Dataset entries
*** Begin section ***
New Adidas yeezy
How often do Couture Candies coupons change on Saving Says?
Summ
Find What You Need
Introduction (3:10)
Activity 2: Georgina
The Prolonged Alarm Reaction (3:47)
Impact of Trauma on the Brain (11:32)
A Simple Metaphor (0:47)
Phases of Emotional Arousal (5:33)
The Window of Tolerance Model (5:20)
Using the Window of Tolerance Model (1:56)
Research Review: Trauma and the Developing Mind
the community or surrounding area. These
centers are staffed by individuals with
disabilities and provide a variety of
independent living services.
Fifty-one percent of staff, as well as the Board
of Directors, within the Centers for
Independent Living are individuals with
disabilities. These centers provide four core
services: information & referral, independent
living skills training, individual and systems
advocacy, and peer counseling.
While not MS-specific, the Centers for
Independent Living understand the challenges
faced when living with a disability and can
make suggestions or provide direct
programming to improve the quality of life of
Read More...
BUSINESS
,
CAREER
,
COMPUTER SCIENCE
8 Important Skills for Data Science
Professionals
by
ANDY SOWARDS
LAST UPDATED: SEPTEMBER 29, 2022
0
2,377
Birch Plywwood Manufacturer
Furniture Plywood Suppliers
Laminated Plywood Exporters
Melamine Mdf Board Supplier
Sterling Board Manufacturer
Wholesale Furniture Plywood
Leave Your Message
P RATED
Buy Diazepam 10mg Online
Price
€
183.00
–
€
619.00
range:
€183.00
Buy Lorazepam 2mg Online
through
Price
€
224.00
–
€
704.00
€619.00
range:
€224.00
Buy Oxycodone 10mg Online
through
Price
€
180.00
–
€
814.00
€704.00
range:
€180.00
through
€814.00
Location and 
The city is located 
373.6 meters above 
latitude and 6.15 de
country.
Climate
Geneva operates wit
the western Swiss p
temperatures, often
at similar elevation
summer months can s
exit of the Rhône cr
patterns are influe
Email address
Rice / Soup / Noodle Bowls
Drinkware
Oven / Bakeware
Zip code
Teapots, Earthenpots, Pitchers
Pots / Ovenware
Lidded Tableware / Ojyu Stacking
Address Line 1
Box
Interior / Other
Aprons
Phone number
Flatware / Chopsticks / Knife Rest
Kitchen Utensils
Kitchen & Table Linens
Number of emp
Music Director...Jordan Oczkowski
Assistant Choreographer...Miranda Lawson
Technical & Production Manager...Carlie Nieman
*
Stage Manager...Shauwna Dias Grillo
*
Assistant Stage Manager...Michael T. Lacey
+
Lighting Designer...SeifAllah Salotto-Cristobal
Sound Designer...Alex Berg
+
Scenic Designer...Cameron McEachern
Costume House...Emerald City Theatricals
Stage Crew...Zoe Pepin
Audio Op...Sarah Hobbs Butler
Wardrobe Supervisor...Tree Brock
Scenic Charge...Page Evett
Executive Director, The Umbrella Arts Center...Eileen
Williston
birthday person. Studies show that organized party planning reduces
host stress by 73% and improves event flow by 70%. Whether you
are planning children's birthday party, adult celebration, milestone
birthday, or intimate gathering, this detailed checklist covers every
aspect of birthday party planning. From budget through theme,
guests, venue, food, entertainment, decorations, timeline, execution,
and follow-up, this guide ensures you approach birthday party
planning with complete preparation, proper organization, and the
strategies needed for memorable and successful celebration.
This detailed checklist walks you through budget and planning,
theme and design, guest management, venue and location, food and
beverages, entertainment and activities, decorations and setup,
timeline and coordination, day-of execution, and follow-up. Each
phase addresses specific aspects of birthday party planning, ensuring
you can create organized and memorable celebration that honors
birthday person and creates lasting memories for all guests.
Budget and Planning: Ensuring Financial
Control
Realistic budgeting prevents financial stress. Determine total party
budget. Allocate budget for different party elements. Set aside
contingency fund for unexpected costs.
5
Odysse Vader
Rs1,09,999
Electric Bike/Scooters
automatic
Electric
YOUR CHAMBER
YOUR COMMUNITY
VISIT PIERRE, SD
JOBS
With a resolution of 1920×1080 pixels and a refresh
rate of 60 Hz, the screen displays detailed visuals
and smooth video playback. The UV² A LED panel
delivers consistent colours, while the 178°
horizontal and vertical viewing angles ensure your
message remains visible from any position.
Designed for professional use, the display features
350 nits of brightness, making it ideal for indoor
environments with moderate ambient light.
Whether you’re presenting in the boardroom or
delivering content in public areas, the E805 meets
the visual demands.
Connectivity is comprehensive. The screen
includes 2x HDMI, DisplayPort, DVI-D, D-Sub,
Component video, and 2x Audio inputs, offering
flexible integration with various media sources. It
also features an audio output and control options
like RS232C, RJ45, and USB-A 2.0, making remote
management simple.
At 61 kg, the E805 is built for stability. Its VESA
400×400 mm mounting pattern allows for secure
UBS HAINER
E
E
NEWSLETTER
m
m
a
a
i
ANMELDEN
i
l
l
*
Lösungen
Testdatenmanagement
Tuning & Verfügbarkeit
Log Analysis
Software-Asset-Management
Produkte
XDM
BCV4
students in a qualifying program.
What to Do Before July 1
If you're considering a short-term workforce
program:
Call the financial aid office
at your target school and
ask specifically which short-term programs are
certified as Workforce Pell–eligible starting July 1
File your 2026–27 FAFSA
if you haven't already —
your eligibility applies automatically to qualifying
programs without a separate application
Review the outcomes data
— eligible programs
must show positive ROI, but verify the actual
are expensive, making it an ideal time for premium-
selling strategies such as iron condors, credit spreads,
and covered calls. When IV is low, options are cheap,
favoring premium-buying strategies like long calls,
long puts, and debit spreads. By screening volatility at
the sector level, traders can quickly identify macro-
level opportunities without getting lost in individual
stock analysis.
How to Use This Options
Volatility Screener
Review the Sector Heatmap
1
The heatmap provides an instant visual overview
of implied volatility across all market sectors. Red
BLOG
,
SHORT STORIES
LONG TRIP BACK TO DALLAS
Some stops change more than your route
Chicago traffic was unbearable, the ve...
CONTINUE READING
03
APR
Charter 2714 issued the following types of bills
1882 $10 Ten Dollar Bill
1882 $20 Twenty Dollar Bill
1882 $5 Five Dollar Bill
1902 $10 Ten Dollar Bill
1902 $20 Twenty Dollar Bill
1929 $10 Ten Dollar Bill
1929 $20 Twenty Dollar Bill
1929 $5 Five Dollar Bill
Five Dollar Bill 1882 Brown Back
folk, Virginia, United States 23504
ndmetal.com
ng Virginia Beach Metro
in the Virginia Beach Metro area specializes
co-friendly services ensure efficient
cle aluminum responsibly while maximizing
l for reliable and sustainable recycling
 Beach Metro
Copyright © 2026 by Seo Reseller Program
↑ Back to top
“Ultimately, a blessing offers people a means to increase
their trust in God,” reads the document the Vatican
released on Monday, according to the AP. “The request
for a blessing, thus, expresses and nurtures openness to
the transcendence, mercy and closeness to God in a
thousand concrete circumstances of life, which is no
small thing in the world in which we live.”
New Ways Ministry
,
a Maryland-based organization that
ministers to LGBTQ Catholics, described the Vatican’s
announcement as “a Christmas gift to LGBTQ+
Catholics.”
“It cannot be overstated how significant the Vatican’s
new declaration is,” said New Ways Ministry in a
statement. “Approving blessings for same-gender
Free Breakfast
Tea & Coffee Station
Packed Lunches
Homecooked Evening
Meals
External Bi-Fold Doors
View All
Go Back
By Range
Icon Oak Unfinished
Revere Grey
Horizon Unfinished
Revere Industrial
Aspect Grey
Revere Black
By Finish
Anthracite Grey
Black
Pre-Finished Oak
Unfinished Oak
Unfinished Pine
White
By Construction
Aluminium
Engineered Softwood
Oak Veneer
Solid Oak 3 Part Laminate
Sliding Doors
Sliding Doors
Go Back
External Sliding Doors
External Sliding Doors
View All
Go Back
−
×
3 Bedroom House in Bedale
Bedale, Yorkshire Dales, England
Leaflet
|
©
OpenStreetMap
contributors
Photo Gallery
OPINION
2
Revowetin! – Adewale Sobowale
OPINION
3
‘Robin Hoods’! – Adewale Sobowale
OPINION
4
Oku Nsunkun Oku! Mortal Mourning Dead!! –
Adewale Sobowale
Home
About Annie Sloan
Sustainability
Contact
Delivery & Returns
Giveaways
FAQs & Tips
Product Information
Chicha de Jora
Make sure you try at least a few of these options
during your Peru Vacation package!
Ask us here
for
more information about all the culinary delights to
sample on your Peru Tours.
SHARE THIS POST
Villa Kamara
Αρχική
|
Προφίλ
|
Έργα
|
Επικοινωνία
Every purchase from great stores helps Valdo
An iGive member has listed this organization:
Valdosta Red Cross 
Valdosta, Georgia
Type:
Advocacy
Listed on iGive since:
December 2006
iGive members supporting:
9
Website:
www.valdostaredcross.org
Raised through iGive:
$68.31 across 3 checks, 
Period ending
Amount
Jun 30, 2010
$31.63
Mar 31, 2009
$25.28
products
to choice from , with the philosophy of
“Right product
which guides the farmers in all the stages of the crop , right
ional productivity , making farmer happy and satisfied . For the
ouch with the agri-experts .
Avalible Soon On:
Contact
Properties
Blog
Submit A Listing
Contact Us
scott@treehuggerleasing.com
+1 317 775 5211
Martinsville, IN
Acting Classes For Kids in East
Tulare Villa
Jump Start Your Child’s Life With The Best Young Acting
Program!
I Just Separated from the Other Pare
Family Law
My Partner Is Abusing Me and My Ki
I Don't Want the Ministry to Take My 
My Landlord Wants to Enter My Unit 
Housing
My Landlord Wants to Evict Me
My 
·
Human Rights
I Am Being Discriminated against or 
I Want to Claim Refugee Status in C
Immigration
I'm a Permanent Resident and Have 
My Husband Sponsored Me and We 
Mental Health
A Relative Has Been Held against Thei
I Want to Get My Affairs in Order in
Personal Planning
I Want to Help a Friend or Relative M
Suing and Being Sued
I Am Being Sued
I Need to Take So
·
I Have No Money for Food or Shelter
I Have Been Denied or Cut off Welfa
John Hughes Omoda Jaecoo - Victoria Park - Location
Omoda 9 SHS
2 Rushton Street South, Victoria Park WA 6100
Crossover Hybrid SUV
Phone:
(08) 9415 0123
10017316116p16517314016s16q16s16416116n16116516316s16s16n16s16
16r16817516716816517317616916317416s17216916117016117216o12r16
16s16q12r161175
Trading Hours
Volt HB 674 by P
*** End section ***
To-do item = Copy out the entries word for word, starting from the very first line and stopping after the line that contains "make suggestions or provide direct", with that line included.

Finished exercise =
New Adidas yeezy
How often do Couture Candies coupons change on Saving Says?
Summ
Find What You Need
Introduction (3:10)
Activity 2: Georgina
The Prolonged Alarm Reaction (3:47)
Impact of Trauma on the Brain (11:32)
A Simple Metaphor (0:47)
Phases of Emotional Arousal (5:33)
The Window of Tolerance Model (5:20)
Using the Window of Tolerance Model (1:56)
Research Review: Trauma and the Developing Mind
the community or surrounding area. These
centers are staffed by individuals with
disabilities and provide a variety of
independent living services.
Fifty-one percent of staff, as well as the Board
of Directors, within the Centers for
Independent Living are individuals with
disabilities. These centers provide four core
services: information & referral, independent
living skills training, individual and systems
advocacy, and peer counseling.
While not MS-specific, the Centers for
Independent Living understand the challenges
faced when living with a disability and can
make suggestions or provide direct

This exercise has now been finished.